:: Extrait ::
------
L’esquisse d’une proposition de loi émanant du sénateur américain Hollings rendrait illégal l’achat de matériel et de logiciels n’intégrant pas un mécanisme de protection du copyright agréé par le gouvernement.
Les Américains vont-ils devenir des criminels s’ils écoutent leurs disques transcrits au format MP3 sur leur disque dur ? S’ils transmettent par e-mail l’actualité du cours de bourse d’une action qu’ils viennent de consulter sur un portail spécialisé ? S’ils utilisent un e-Book européen, donc non soumis à la réglementation US, pour lire un livre américain ? C’est apparemment vers ce sombre futur qu’on se dirige, si l’avant-proposition de loi du sénateur Hollings passe la rampe du vote par le Congrès. Le texte, encore secret, a été dévoilé par Wired et Webnoize la semaine dernière. Le Security Systems Standards and Certification Act stipule qu’"il est illégal de manufacturer, importer, offrir au public, fournir ou trafiquer de quelque manière un appareil numérique interactif qui n’inclut et n’utilise pas de technologies de sécurité certifiées". Les ordinateurs, logiciels, enregistreurs audio et vidéo, assistants personnels, e-books devront tous intégrer les dispositifs de gestion numérisée des droits (Digital Rights Management) ayant reçu l’aval du gouvernement !
------
Extrait du jeu de données

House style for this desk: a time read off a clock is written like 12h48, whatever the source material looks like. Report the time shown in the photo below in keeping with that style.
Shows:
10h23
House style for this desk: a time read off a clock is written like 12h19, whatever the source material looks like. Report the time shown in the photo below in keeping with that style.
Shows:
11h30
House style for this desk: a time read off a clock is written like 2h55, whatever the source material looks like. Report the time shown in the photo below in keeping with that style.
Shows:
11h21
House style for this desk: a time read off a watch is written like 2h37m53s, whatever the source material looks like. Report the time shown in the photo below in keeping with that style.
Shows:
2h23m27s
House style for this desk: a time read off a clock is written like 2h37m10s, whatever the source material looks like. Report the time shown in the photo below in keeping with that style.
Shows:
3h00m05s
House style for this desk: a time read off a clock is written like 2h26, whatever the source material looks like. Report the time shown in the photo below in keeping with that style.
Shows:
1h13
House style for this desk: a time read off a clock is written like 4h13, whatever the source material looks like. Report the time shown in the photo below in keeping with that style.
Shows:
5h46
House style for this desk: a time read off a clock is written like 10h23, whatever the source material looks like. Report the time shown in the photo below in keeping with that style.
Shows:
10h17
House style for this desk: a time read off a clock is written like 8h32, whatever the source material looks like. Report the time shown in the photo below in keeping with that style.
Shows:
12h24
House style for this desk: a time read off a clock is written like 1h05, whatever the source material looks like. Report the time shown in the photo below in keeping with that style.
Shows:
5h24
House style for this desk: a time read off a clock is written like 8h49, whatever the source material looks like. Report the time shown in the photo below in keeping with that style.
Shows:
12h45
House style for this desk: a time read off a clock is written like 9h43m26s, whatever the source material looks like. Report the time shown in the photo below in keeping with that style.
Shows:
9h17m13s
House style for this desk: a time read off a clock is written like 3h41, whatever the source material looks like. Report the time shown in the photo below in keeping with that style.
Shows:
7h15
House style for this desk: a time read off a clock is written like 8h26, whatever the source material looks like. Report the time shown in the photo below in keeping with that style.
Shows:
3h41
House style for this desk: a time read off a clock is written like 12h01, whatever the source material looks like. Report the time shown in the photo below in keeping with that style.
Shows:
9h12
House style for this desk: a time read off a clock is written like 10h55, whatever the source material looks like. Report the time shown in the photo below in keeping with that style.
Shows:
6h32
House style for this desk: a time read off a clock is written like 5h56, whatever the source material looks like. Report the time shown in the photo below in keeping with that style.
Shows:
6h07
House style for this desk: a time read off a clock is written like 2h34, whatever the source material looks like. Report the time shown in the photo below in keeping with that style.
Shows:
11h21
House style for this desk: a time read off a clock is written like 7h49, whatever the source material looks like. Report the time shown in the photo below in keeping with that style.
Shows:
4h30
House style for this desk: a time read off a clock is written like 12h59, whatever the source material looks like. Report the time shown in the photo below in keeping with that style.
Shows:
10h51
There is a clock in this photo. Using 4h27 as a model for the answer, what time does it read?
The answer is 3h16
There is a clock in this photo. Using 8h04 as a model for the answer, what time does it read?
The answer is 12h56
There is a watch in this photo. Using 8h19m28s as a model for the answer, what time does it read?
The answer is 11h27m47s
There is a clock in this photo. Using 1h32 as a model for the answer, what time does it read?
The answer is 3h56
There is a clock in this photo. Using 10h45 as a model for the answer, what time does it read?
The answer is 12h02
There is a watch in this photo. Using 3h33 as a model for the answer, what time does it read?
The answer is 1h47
------
:: Travail à effectuer ::
1. D’après l’article sur la proposition de loi du sénateur Hollings, quelles actions portant sur un appareil numérique interactif dépourvu de technologies de sécurité certifiées seraient illégales ? Énumérez-les toutes.
2. Prolongez l’article sur la proposition de loi du sénateur Hollings en reprenant après sa dernière phrase.

:: Réponses ::
1. Manufacturer, importer, offrir au public, fournir, trafiquer de quelque manière.

2.
Embastillé par le FBI
Le secrétariat au Commerce laisserait un an aux constructeurs et aux éditeurs de logiciels pour se concerter sur les meilleures spécifications. Après quoi tous se verraient contraints par la loi d’intégrer la nouvelle norme – probablement LES nouvelles normes, d’ailleurs, et toutes sans exception sur chaque plate-forme. Quant aux utilisateurs, il leur serait tout simplement interdit d’acheter un ordinateur ou un lecteur MP3 non homologué. Si la possibilité d’autoriser une copie par œuvre est ouverte, aucune mention n’est faite dans le texte du mot fair use, qui recouvre les exceptions légales au copyright. Le SSCA parachève l’édifice liberticide bâti avec le Digital Millenium Copyright Act, voté en 1998 et entré en vigueur en 2000. Le DMCA interdit en effet de contourner ou de subvertir les dispositifs technologiques de protection du copyright. C’est au nom de ce texte pour l’instant sans équivalent en Europe que le Russe Dimitri Sklyarov a été embastillé par le FBI, lors d’un voyage en terre de copyright.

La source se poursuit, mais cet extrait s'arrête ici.